<<<<

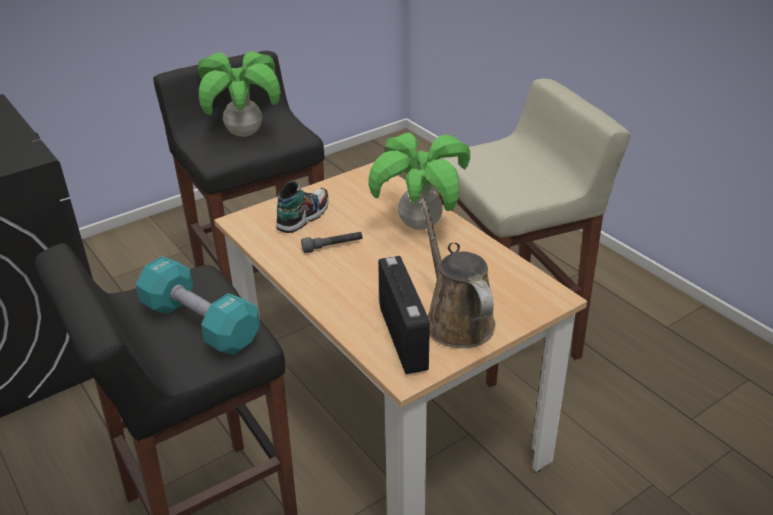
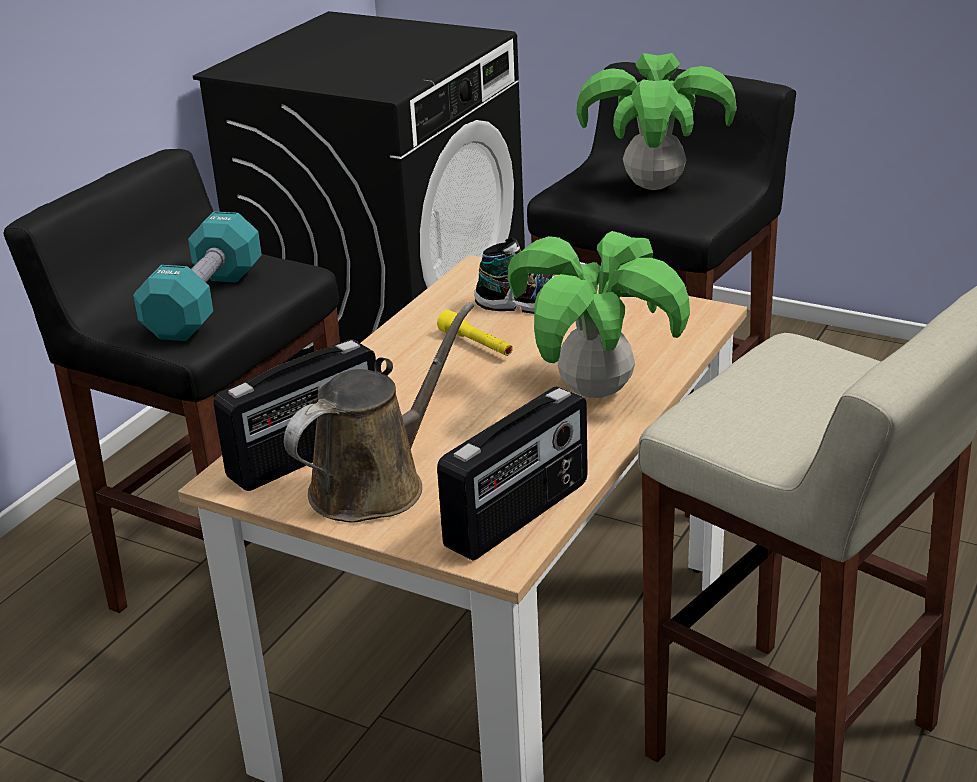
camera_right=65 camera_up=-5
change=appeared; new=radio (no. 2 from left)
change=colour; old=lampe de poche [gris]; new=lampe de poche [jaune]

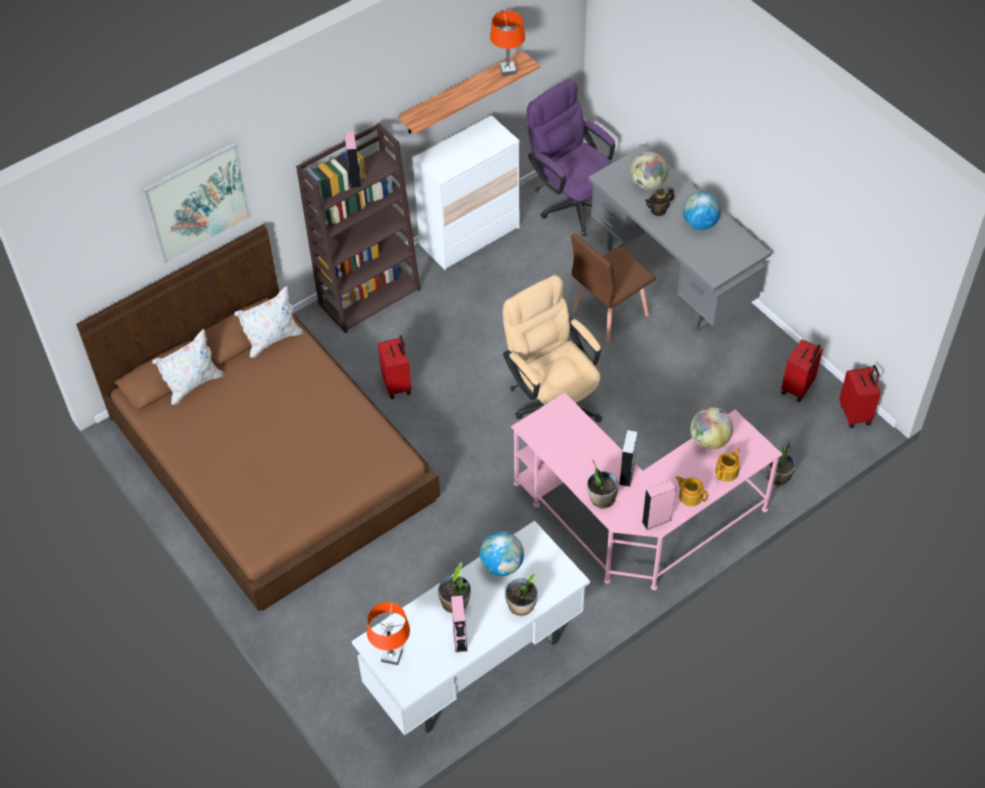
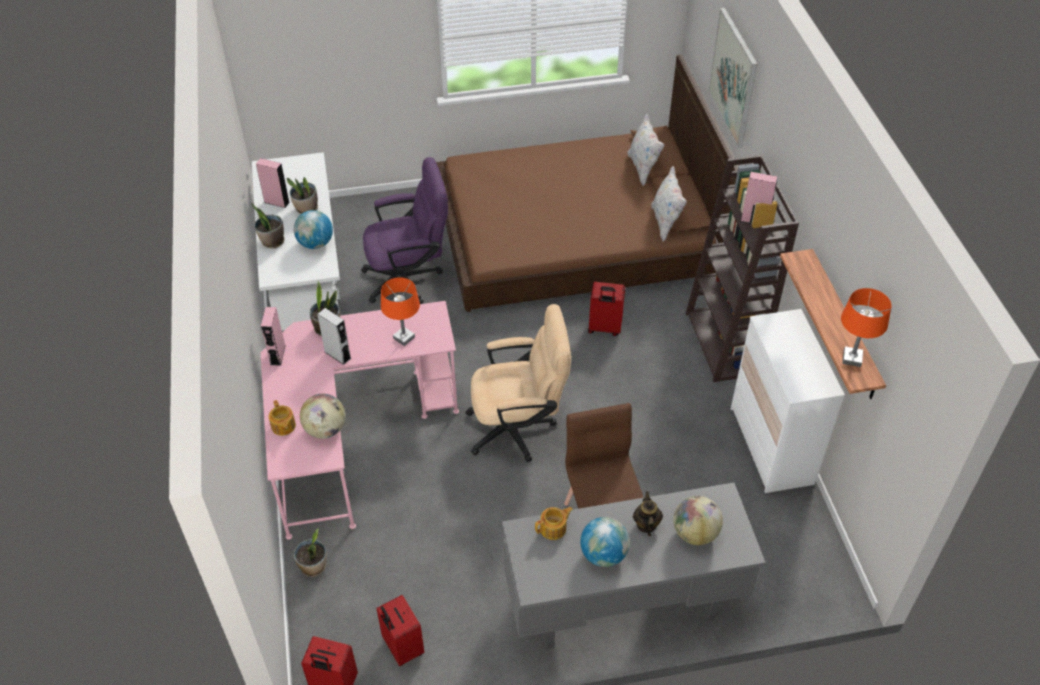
camera_right=115 camera_up=-5
change=relocated; old=lampe de table [orange] (no. 1 from left)
change=relocated; old=chaise de bureau [violet]
change=relocated; old=théière (no. 2 from left)

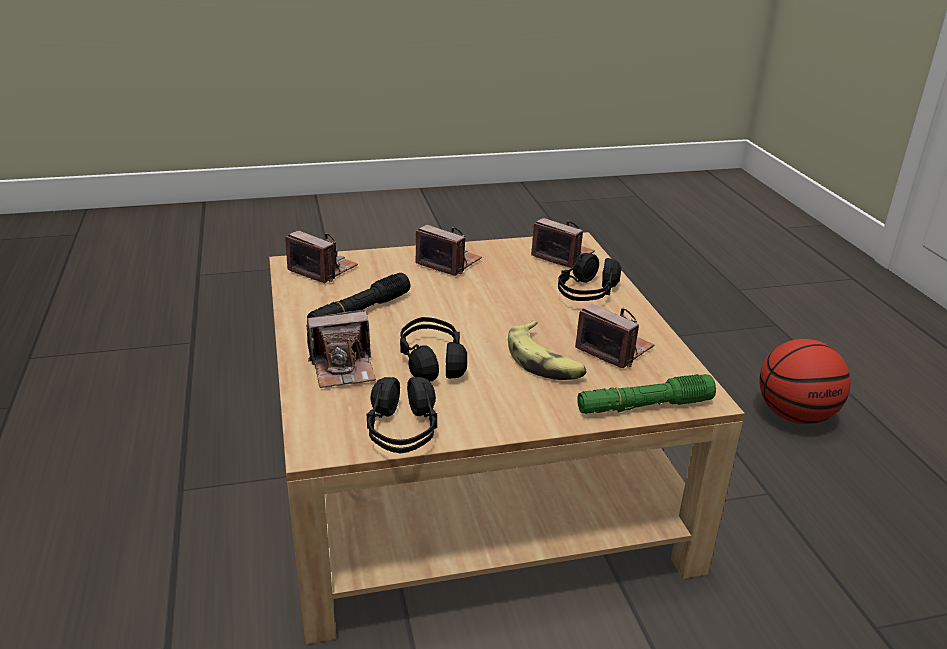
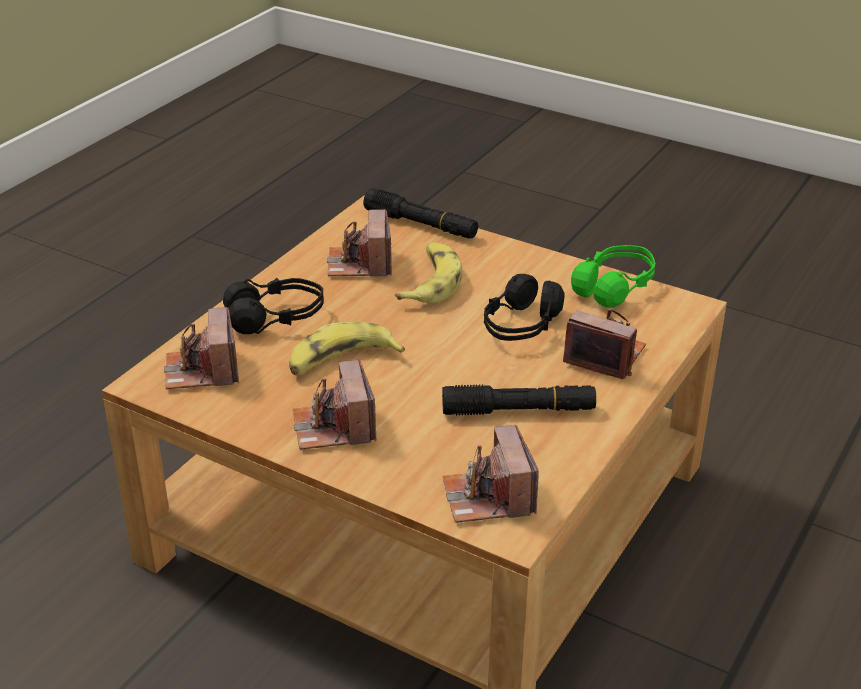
camera_right=-135 camera_up=5
change=missing; old=ballon de basket
change=appeared; new=banane (no. 1 from left)
change=colour; old=casque audio [noir] (no. 1 from left); new=casque audio [vert]
change=colour; old=lampe de poche [vert]; new=lampe de poche [noir] (no. 1 from left)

>>>>

Work order
Restate the data above verbatim, skipping every image.

Answer section
camera_right=65 camera_up=-5
change=appeared; new=radio (no. 2 from left)
change=colour; old=lampe de poche [gris]; new=lampe de poche [jaune]

camera_right=115 camera_up=-5
change=relocated; old=lampe de table [orange] (no. 1 from left)
change=relocated; old=chaise de bureau [violet]
change=relocated; old=théière (no. 2 from left)

camera_right=-135 camera_up=5
change=missing; old=ballon de basket
change=appeared; new=banane (no. 1 from left)
change=colour; old=casque audio [noir] (no. 1 from left); new=casque audio [vert]
change=colour; old=lampe de poche [vert]; new=lampe de poche [noir] (no. 1 from left)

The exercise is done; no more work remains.